Depending on the branching strategy, tests are run in your CI pipeline. In the case of Trunk based, a pr is raised to the mainstream branch where all the tests would run to qualify for the release. Include quality gates and active scanning of the security toolsets. Collect all the vulnerabilities in Vulnerability Management tools such as DefectDojo for efficient triaging with Jira and deduplication support.

Release

The release focuses on the CICD pipelines. We have to include container scanning tools to scan container images as a quality gate. Trivy is a prominent container-scanning tool.Here, the build that has passed the quality gate will be pushed to a container registry such as Jfrog, ECR etc which is ready to be deployed in k8 clusters.

The below table captures the blocking criteria for the tools integrated into the CI environment

Deploy

After release passes the quality gates, depending on the deployment strategies, security should be considered.

Deploying into lower environments such as pre-prod staging environment for Quality assurance, E2E tests will be performed. In addition to the quality test, a security test will be run.

Strategies might differ in higher environments deployments. Deployments can be canary or blue/green deployments for software that has a large user base with careful rollout and rollback strategies.

Here is the stage where infrastructure changes might be done. New infrastructure or changes in existing infrastructure might be required. The new domain name should be registered in route53. This is where compliance plays a huge role. The new infrastructure or changes should be compliant and well monitored

Deploy Tools

1. CNAPP - Wiz. CNAPP is going to cover the entire toolsets in DevSecOps. Gartner Report. CNAPP covers CSPM+CWPP

2. GateKeeper 

3. Kube Hunter, KubeScan, and KubeAudit for scanning the k8 cluster.
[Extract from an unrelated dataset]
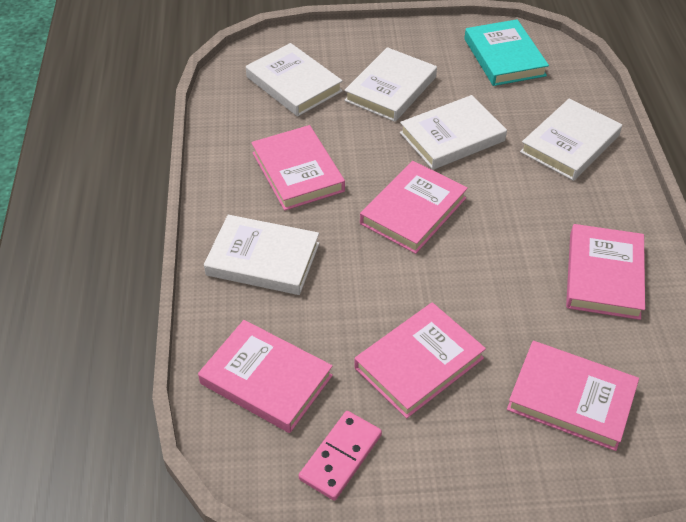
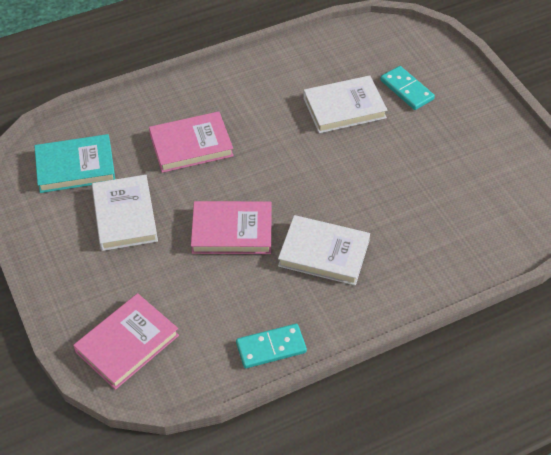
pink book: 6 -> 3
pink domino: 1 -> 0
turquoise domino: 0 -> 2
white book: 5 -> 3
We can scan the k8 cluster once in 6 months to find any misconfigurations in k8 clusters.

Deploy tools mainly CNAPP, CSPM and CWPP varies on the installation types. It is classified into agent-based and agentless-based deployments. Agentless-based deployments are of less quality than agent-based deployments as they won’t cover every nook and corner. Nevertheless, agentless-based deployments are better than having nothing.
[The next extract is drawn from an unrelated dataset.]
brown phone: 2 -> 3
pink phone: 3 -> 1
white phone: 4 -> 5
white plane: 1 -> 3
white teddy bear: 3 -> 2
The below image is referenced from Gartner Document. This talks about the tools that cover different areas in cloud-native infrastructure.

The above discusses infra-level deployment. For application code that is deployed, review Application Security configurations and configure WAF’s rules and rate limits.

Monitor

After Deployment has been done, monitoring the deployed changes for any alarms and spikes is crucial to detect any errors in the rollout. Graphana and Prometheus play a huge role in monitoring the rollout. If the rollout is failing, the rollback strategy will be implemented.
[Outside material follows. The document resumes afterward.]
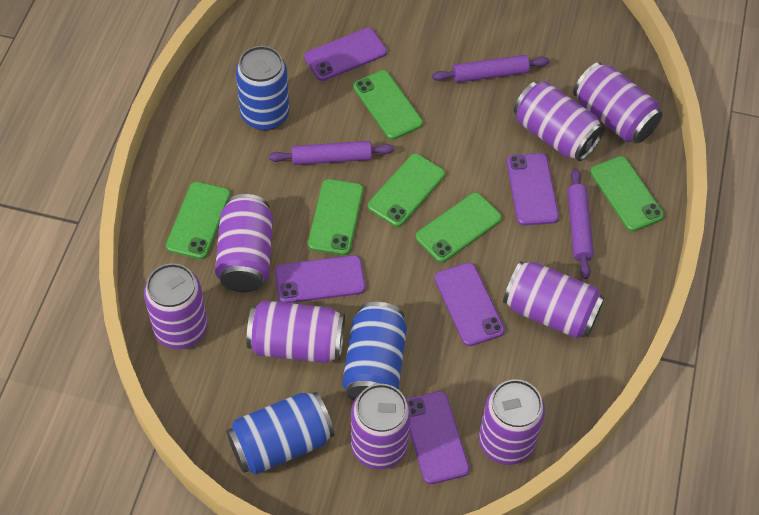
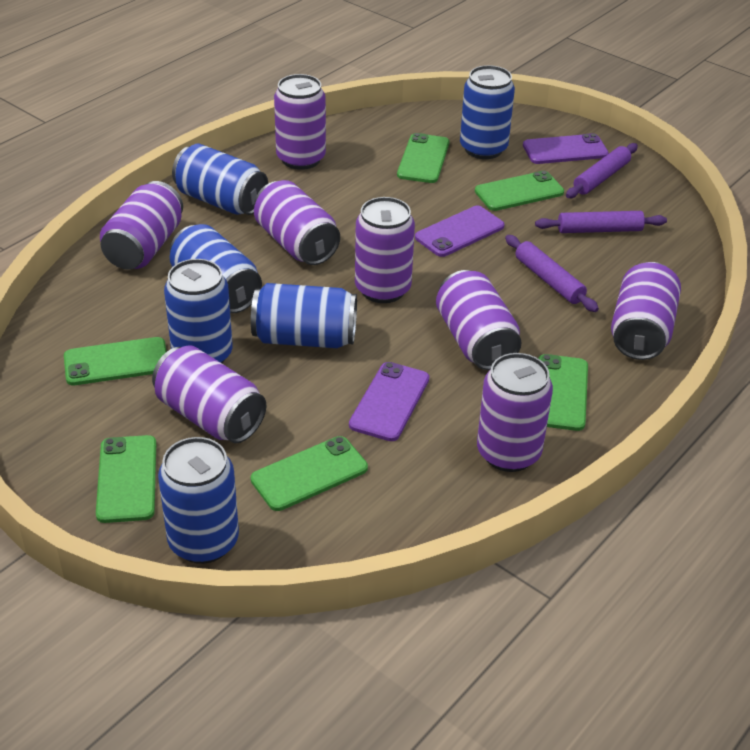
blue can: 3 -> 6
purple phone: 5 -> 3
The abuse cases and security debts that are identified and not prioritised will be added to be monitored. Having effective mechanisms to monitor will help us in being proactive against attacks.

1. RASP such as API Security monitoring platforms

2. Threat Monitoring

Having an incident response plan and playbook will be required to handle the detected incidents.

Others

Follow “Everything as code”, and automate every security practice cause that will only catch up with the fast-paced DevOps environment.

Conclusion

SSDLC and DevSecOps cover only the software release cycles. It does not cover the entire security such as Enterprise/IT security, Governance, Vulnerability Management and Risk Management.

As you have read the two models, SSDLC and DevSecOps “Dev” parts are similar and interchangeable. The crux is SSDLC does not concentrate on Infrastructure, the Ops Part of DevSecOps.

If you ask an application security engineer, they tell you SSDLC is the way to go. If you ask a cloud security engineer, they tell you DevSecOps is the way to go. If you are in a cloud-native development environment and have an SRE or DevOps team, I would prefer to follow the DevSecOps Model including SSDLC parts rather than including DevSecOps methods in SSDLC.